Unsere Hunde zeigen uns Grenzen auf, wenn sie sich während eines Besuches Richtung Zimmertür begeben, nach dem Motto: Nun mach doch bitte Schluss, ich habe genug! Die Hunde haben ein hohes Wahrnehmungspotential, mehr noch als wir Menschen. Dies nutzen wir im Positiven bei unseren Einsätzen. Doch wir dürfen den Hund, unseren Partner, nicht mit Eindrücken überfrachten und überfordern. Manchmal ist ein Besuch genug, auch wenn noch ein weiterer Gast auf uns wartet.
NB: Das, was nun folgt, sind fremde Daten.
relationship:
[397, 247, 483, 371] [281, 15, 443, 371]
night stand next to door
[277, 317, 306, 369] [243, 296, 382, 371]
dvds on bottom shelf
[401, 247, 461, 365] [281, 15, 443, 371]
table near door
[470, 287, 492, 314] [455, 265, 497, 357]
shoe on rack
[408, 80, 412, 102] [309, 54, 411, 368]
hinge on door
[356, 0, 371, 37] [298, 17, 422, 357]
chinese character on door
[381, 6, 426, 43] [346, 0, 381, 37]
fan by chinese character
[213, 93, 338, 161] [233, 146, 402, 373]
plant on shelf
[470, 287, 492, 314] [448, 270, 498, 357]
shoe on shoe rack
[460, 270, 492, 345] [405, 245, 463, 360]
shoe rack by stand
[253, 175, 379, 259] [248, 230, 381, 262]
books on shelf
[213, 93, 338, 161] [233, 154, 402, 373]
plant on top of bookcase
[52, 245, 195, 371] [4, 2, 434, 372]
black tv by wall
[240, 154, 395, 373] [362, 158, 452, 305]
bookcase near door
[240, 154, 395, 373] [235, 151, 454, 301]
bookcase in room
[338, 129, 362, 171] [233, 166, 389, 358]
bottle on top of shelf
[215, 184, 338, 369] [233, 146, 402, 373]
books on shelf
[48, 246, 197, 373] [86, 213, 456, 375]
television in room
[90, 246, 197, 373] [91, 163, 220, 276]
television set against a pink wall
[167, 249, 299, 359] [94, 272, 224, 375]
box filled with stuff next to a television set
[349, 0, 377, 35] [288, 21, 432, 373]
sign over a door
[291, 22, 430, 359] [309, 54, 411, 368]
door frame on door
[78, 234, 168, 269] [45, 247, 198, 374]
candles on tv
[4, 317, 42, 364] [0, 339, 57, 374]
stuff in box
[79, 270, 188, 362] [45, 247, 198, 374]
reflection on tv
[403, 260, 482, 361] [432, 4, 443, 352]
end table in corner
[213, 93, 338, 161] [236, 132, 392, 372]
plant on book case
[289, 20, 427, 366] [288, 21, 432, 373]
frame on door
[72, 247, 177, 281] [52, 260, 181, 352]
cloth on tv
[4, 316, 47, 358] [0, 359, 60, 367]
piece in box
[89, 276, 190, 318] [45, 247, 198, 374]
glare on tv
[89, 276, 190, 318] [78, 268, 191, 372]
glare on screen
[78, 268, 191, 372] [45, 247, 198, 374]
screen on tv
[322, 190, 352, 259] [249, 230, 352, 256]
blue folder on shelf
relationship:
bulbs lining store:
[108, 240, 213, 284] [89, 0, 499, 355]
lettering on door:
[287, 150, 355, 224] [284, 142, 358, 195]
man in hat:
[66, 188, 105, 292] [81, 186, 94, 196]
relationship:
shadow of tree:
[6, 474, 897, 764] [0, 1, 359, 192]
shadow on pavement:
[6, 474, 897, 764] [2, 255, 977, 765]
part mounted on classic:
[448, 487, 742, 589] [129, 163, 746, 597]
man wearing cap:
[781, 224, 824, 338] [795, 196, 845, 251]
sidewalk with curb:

Nur am Rande: Am Ende eines Hospiznachmittages steht für unsere Vierbeiner immer ein ausgedehnter Spaziergang auf dem Programm oder – wie bei meiner Hündin – ein großer leckerer Knochen zur Entspannung!

Tierbesuchsdienst:

Es ist so wie beim Adventskalender. Sie öffnen voller Vorfreude ein Türchen, wissen nicht, welche Überraschung dahinter auf Sie wartet. Wir öffnen die Türen der Gastzimmer, werden immer überrascht und beschenkt von einer intensiven menschlichen Begegnung!

Dir, liebe Ulrike, danke ich auch sehr persönlich, denn nur mit Dir, mit Deinen Visionen und Ideen, mit Deiner Tatkraft und Deiner großen Liebe zu den Menschen und den Tieren ist für mich der Tierbesuchsdienst das, was er ist: ein Schenken und Beschenkt werden!


Zitat Zitat - Pfote

Hunde haben alle guten Eigenschaften der Menschen,
ohne gleichzeitig ihre Fehler zu besitzen.